(EXERCISE DATA)
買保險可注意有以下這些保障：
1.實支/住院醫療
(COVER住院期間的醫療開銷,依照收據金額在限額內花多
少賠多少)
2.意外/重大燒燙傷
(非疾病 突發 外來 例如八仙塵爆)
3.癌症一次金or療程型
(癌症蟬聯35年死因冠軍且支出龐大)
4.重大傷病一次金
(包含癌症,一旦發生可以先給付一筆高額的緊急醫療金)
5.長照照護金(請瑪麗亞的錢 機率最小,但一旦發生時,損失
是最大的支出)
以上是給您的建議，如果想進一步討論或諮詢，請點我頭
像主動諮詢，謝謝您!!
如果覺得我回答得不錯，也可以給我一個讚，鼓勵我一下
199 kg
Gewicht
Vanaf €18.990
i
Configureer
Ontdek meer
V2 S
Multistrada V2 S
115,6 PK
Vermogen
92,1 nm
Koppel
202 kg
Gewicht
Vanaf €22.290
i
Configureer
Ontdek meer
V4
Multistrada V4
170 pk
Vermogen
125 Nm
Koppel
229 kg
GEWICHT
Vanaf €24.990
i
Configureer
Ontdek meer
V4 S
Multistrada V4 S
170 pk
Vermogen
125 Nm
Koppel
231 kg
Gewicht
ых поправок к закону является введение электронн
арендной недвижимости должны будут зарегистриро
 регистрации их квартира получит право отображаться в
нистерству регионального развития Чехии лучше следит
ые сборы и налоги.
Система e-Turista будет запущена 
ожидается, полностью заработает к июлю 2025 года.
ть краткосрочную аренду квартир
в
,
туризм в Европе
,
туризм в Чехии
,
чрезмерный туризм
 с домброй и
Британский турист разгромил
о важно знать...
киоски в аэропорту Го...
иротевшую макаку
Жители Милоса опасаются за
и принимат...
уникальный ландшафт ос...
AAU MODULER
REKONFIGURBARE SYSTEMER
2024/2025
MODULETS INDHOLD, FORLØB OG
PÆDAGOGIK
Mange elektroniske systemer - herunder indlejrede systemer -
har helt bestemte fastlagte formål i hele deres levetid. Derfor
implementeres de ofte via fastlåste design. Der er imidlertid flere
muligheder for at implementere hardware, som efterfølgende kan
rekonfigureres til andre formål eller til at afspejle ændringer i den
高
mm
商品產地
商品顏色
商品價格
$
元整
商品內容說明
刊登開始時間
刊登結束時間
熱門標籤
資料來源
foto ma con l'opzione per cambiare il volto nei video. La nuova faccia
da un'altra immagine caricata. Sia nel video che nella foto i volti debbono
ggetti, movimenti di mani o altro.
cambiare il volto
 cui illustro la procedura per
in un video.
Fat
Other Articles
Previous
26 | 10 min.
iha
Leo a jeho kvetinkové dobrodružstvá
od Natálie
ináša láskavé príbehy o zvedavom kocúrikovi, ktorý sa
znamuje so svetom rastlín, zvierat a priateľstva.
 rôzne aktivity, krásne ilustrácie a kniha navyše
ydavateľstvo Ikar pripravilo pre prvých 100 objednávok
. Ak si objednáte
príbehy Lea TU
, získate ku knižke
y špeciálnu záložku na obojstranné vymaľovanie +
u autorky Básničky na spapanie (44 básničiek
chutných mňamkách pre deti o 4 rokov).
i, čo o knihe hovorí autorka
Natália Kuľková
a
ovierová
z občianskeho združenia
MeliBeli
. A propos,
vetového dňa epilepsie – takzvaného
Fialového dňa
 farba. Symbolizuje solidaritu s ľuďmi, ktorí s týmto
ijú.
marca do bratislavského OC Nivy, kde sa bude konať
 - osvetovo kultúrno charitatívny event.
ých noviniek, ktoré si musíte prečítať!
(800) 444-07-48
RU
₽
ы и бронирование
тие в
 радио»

(WORK TASK) Which lines in the data above contain the word "Vanaf"? Show each of those lines in full.

(FINISHED TASK)
Vanaf €18.990
Vanaf €22.290
Vanaf €24.990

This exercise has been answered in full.